Terra Luna Classic (LUNC) price remains in a downtrend, falling below a crucial support level after a so-called ‘Final Vision Plan’ proposed by a non-custodial validator was rejected by the community. Now members are turning to a leading crypto executive to lead the effort to salvage the network.

Also Read: BNB price declines as Binance suffers regulatory crackdown in Australia

LUNC price falls 25%, Terra Luna Classic community thinks Binance CEO is the answer

Terra Luna Classic (LUNC) price is down 5% over the last day and 25% over the last month after a proposal, christened ‘Final Vision Plan for LUNC $1+,” the brainchild of non-custodial validator Christopher Harris – who goes by the name of JESUSisLord on Twitter – was rejected in June.

LUNC/USDT 1-Day Chart

Harris had proposed an off-chain ‘burn tax’ on centralized exchanges (CEXs) at a rate of 1.2% per transaction as part of a strategic plan to reduce the 6.84 trillion total supply of Terra Luna Classic tokens and ultimately restore the token’s value above $1.0. According to the validator, tactfully burning these tokens would enable the LUNC chain’s recovery. Against the 1.2% burn tax, the CEXs would enjoy a 15X funding increase to balance off-chain/on-chain disparity, while decentralized applications (dApps) would be exempted from any taxes.

Despite the proposal, the plan fell through as community members voted against it, saying the network had just increased the burn tax by 0.5% already.

Notably, Both Binance and KuCoin exchanges signed off on a 0.5% burn tax proposal, with the former’s CEO, Changpeng Zhao opining that Terra whales would disapprove of the 1.2% upping, and potentially following through with their threats to exit the network.

LUNC community call for Binance CEO’s leadership 

Not completely disregarding the suggestion, CZ has advised that the 1.2% burn tax is better suited for the Terra blockchain where it can first be pedaled among CEXs.

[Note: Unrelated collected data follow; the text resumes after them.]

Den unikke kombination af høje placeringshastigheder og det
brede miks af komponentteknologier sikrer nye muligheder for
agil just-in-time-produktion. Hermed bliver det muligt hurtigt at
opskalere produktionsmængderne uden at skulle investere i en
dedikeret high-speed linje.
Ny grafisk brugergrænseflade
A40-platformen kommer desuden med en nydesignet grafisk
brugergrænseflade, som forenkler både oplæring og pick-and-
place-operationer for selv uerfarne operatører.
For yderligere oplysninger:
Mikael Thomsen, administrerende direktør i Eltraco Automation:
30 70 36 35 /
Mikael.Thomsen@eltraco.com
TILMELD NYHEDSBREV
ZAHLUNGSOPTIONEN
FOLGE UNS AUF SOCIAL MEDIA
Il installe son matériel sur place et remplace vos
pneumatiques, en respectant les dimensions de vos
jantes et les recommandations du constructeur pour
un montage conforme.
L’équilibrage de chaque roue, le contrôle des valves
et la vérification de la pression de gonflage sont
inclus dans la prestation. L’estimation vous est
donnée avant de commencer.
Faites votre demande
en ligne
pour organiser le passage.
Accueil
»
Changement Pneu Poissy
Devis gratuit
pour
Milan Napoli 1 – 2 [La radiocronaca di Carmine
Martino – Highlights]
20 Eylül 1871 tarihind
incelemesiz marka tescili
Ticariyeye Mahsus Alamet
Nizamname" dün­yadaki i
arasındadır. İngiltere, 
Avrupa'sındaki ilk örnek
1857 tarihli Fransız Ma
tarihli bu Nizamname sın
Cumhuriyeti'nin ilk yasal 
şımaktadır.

Considering the LUNC community members voted against Harris’ $1+ burn tax after CZ labeled it as a ‘too soon’  for CEXs, the Binance executive’s voice bears authority within the industry, specifically in the Terra ecosystem.

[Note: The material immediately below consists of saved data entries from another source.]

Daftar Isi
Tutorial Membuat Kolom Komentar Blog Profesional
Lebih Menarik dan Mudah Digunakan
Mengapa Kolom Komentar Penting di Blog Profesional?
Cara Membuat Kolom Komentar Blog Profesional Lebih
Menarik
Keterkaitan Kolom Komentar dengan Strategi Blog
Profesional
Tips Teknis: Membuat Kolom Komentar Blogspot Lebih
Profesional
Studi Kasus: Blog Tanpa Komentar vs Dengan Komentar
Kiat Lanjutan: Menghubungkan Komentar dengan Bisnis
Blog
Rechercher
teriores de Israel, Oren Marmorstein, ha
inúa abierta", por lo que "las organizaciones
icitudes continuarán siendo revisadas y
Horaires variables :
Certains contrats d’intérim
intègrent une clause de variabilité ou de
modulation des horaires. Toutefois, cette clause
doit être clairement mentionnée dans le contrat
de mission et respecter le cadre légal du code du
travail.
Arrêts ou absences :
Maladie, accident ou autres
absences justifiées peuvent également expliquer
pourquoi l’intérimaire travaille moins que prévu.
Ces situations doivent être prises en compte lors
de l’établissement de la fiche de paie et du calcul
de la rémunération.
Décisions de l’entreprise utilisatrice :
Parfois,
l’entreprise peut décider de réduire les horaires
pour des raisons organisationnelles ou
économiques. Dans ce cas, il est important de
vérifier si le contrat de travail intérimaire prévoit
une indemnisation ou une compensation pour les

Evidence of this authority is seen in the July 5 post on Twitter, where LUNC community members invite Changpeng Zhao to extend his industry wit, management acumen, and leadership skills to pull the LUNC chain from its current pits sub-zero.

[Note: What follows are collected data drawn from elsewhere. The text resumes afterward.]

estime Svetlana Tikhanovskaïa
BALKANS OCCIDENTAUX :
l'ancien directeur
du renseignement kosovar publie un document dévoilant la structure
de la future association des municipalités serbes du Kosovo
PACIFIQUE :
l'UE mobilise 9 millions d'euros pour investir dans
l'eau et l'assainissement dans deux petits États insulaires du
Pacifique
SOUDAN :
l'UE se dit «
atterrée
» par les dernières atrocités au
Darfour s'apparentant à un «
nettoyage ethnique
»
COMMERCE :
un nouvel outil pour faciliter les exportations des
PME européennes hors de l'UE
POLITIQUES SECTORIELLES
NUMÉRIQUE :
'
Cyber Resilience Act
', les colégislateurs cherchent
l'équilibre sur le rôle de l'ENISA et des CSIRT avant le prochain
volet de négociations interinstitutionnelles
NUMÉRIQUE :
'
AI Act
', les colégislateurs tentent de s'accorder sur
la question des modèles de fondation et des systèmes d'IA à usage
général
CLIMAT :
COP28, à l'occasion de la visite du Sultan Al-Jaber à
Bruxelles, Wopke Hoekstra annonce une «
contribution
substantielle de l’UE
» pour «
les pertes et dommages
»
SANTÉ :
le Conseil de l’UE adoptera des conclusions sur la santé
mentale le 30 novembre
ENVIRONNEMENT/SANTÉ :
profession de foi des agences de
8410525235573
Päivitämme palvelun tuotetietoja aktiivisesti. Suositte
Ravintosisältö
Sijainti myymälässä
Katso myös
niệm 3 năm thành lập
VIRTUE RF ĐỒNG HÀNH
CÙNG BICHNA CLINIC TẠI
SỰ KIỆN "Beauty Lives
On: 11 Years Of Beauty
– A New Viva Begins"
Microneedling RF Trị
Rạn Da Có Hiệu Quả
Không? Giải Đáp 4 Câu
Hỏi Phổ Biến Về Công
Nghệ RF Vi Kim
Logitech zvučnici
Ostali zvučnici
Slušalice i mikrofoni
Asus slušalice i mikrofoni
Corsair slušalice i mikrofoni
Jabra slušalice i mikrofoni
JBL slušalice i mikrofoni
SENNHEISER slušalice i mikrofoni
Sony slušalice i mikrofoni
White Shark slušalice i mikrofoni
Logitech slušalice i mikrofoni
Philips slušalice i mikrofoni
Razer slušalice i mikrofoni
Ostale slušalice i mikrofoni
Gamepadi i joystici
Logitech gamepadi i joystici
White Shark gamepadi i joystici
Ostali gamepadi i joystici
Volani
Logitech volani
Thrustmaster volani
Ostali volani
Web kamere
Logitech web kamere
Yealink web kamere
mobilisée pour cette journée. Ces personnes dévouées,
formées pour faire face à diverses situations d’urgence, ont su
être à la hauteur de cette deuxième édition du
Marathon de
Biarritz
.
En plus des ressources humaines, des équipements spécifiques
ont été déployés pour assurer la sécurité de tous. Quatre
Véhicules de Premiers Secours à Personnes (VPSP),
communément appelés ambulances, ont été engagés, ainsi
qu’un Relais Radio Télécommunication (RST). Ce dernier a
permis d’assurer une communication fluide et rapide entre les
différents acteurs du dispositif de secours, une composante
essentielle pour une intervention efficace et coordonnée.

With comments calling for a vote that would see 100% approval and others acknowledging this as “the best decision” to bring a clear and well-known leader to the fore, it remains to be seen whether CZ will accept the invitation.

Changpeng Zhao is cited as the ideal nominee in proposal number 11614, submitted on June 29, for taking the role of a central authority expected to revitalize the Terra ecosystem, through effective management, resources, development coordination, and astute decision-making toward a reinvigorated LUNC.

Considering Binance and its CEO have already shown support for LUNC burns in the past, as detailed above, it would be unsurprising, though highly ambitious, to see CZ steer the Terra infrastructure. A more practical possibility would be to see him making governance decisions for LUNC as part of a collaborative mission to steer its value to the desirable levels above $1.0.

While FXStreet aims to keep you abreast of any developments, LUNC community members would be happy to know that the LUNC developer group is actively working to reduce LUNC and USTC token supplies. This is evidenced in the fact that the network signed off for a core developer Joint L1 Task Force (L1TF), for Q3 chain developments and maintenance, as reported by Coingape. 

Terra still not on terra firma

The Terra ecosystem remains vulnerable amid continued uncertainty after the epic collapse of the Terra Luna blockchain in May 2022. The network collapsed following the sudden fall in the value of Terra USD (UST) stablecoin, causing huge loads of Terra Luna (LUNA) minting targeted at stabilizing UST’s value. Terra Luna price slumped as LUNA tokens saturated the market. Investors lost much money in this demise.

Terra Luna Classic (LUNC) is the do-over of the LUNA ecosystem, although the latter was created to be the original ticker for the Terra blockchain. In what the blockchain’s founder, Do Kwon, calls ‘Revival Plan 2” in the network’s developer forum, LUNC operates as a twin token for LUNA, trying to absorb the price deviation of the UST.